## [Exercise instructions]
Copy each of the lines below word for word, and leave the pictures out of your copy.

## [Material shown]
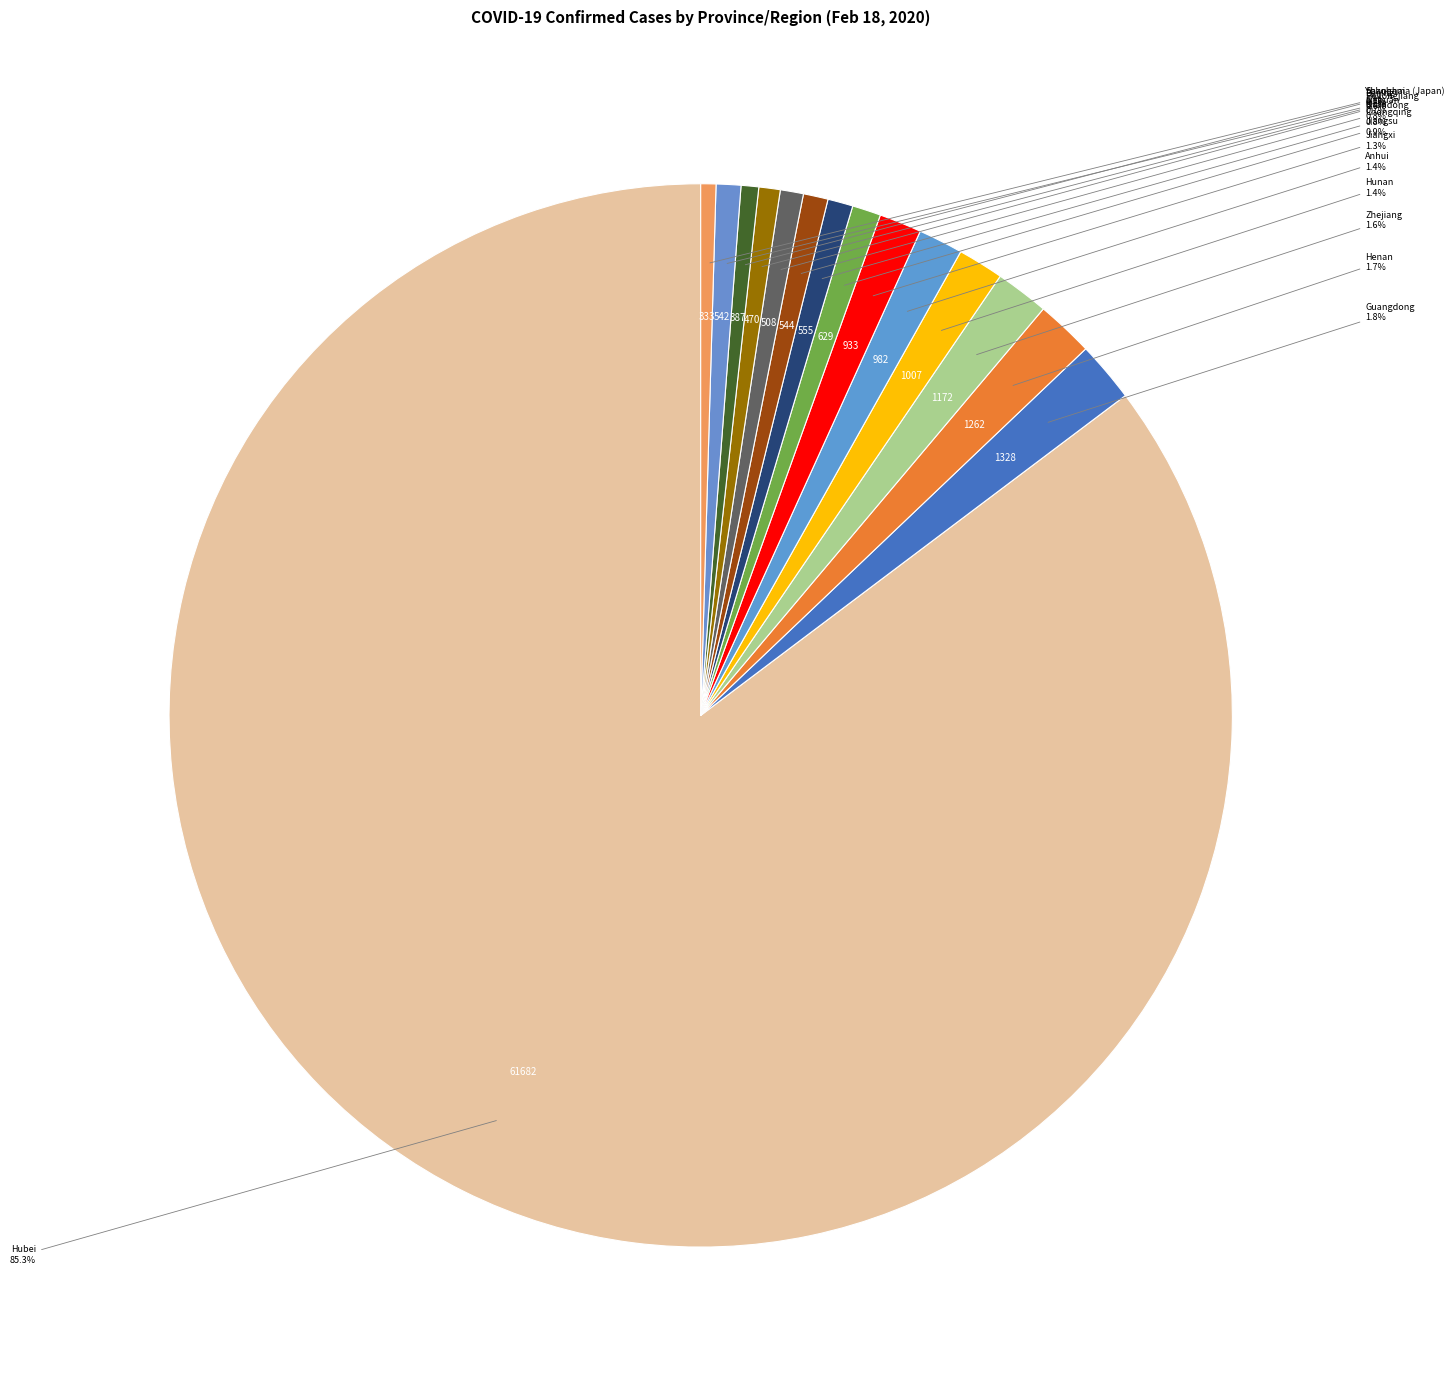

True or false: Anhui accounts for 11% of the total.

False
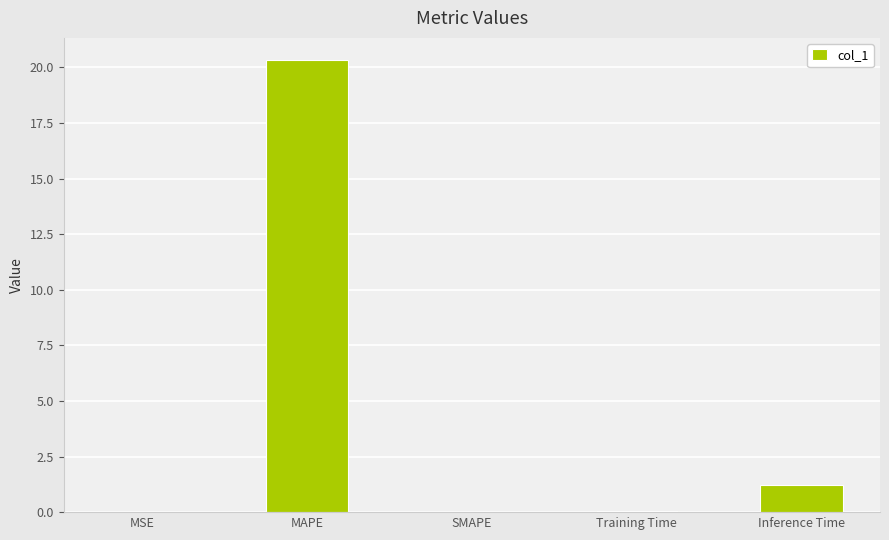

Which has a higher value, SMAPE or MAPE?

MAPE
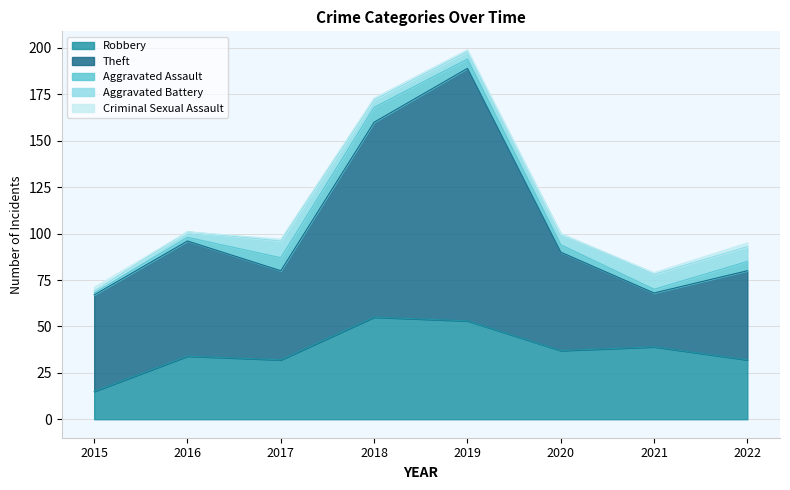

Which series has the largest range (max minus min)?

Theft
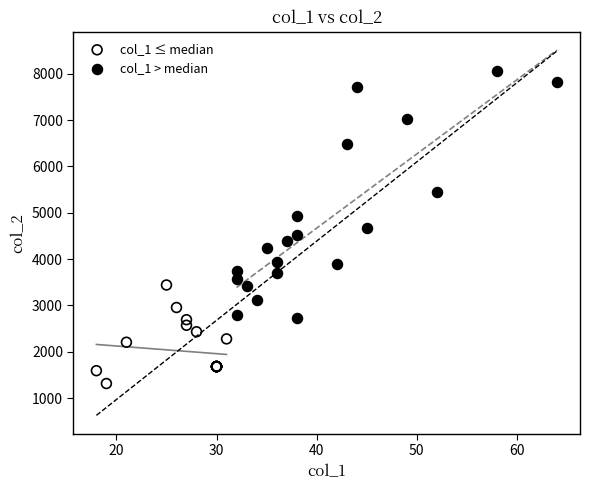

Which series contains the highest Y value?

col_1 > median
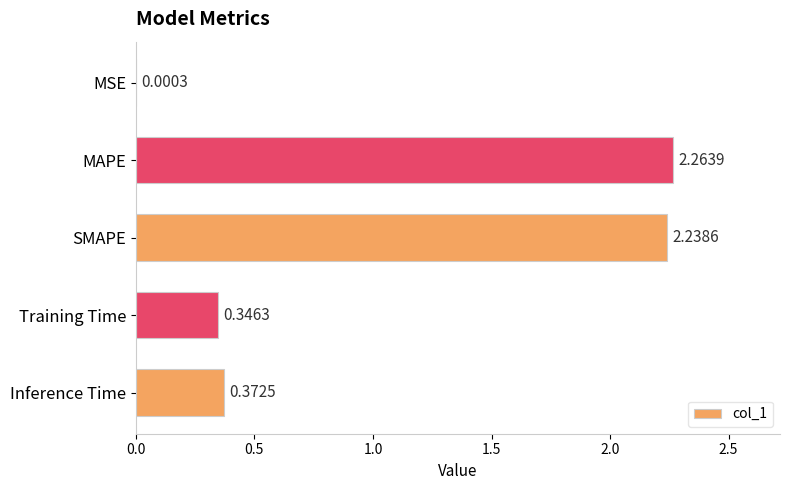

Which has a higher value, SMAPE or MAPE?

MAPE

## [Solution to this problem]
True or false: Anhui accounts for 11% of the total.

False

Which has a higher value, SMAPE or MAPE?

MAPE

Which series has the largest range (max minus min)?

Theft

Which series contains the highest Y value?

col_1 > median

Which has a higher value, SMAPE or MAPE?

MAPE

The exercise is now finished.